> [Work item] An exact copy of the listing below is the answer, with the pictures removed.
(Material supplied)
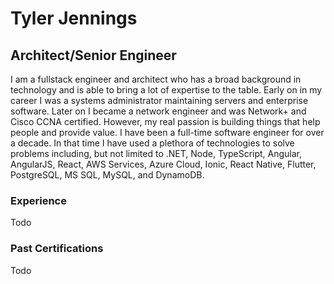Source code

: # Tyler Jennings

## Architect/Senior Engineer

I am a fullstack engineer and architect who has a broad background in technology and is able to bring a lot of expertise to the table.  Early on in my career I was a systems administrator maintaining servers and enterprise software.  Later on I became a network engineer and was Network+ and Cisco CCNA certified.  However, my real passion is building things that help people and provide value.  I have been a full-time software engineer for over a decade.  In that time I have used a plethora of technologies to solve problems including, but not limited to .NET, Node, TypeScript, Angular, AngularJS, React, AWS Services, Azure Cloud, Ionic, React Native, Flutter, PostgreSQL, MS SQL, MySQL, and DynamoDB.

### Experience

Todo

### Past Certifications

Todo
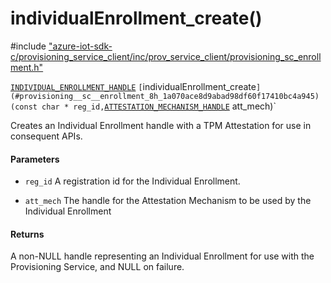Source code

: # individualEnrollment_create()

\#include ["azure-iot-sdk-c/provisioning_service_client/inc/prov_service_client/provisioning_sc_enrollment.h"](../iot-c-ref-provisioning-sc-enrollment-h.md)  

[`INDIVIDUAL_ENROLLMENT_HANDLE`](#provisioning__sc__enrollment_8h_1a5348427a740bc7d9395db2e190f1bc0f) `[`individualEnrollment_create`](#provisioning__sc__enrollment_8h_1a070ace8d9abad98df60f17410bc4a945)(const char * reg_id,`[`ATTESTATION_MECHANISM_HANDLE`](#provisioning__sc__attestation__mechanism_8h_1adba99be7269bb68c4f8d2687bd4992b8) att_mech)`

Creates an Individual Enrollment handle with a TPM Attestation for use in consequent APIs.

#### Parameters
* `reg_id` A registration id for the Individual Enrollment. 

* `att_mech` The handle for the Attestation Mechanism to be used by the Individual Enrollment

#### Returns
A non-NULL handle representing an Individual Enrollment for use with the Provisioning Service, and NULL on failure.


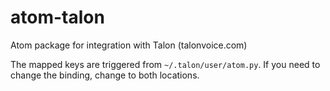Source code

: # atom-talon
Atom package for integration with Talon (talonvoice.com)

The mapped keys are triggered from `~/.talon/user/atom.py`. If you need to change the binding, change to both locations.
(End Material supplied)
> [Answer box]
Source code

: # Tyler Jennings

## Architect/Senior Engineer

I am a fullstack engineer and architect who has a broad background in technology and is able to bring a lot of expertise to the table.  Early on in my career I was a systems administrator maintaining servers and enterprise software.  Later on I became a network engineer and was Network+ and Cisco CCNA certified.  However, my real passion is building things that help people and provide value.  I have been a full-time software engineer for over a decade.  In that time I have used a plethora of technologies to solve problems including, but not limited to .NET, Node, TypeScript, Angular, AngularJS, React, AWS Services, Azure Cloud, Ionic, React Native, Flutter, PostgreSQL, MS SQL, MySQL, and DynamoDB.

### Experience

Todo

### Past Certifications

Todo
Source code

: # individualEnrollment_create()

\#include ["azure-iot-sdk-c/provisioning_service_client/inc/prov_service_client/provisioning_sc_enrollment.h"](../iot-c-ref-provisioning-sc-enrollment-h.md)  

[`INDIVIDUAL_ENROLLMENT_HANDLE`](#provisioning__sc__enrollment_8h_1a5348427a740bc7d9395db2e190f1bc0f) `[`individualEnrollment_create`](#provisioning__sc__enrollment_8h_1a070ace8d9abad98df60f17410bc4a945)(const char * reg_id,`[`ATTESTATION_MECHANISM_HANDLE`](#provisioning__sc__attestation__mechanism_8h_1adba99be7269bb68c4f8d2687bd4992b8) att_mech)`

Creates an Individual Enrollment handle with a TPM Attestation for use in consequent APIs.

#### Parameters
* `reg_id` A registration id for the Individual Enrollment. 

* `att_mech` The handle for the Attestation Mechanism to be used by the Individual Enrollment

#### Returns
A non-NULL handle representing an Individual Enrollment for use with the Provisioning Service, and NULL on failure.


Source code

: # atom-talon
Atom package for integration with Talon (talonvoice.com)

The mapped keys are triggered from `~/.talon/user/atom.py`. If you need to change the binding, change to both locations.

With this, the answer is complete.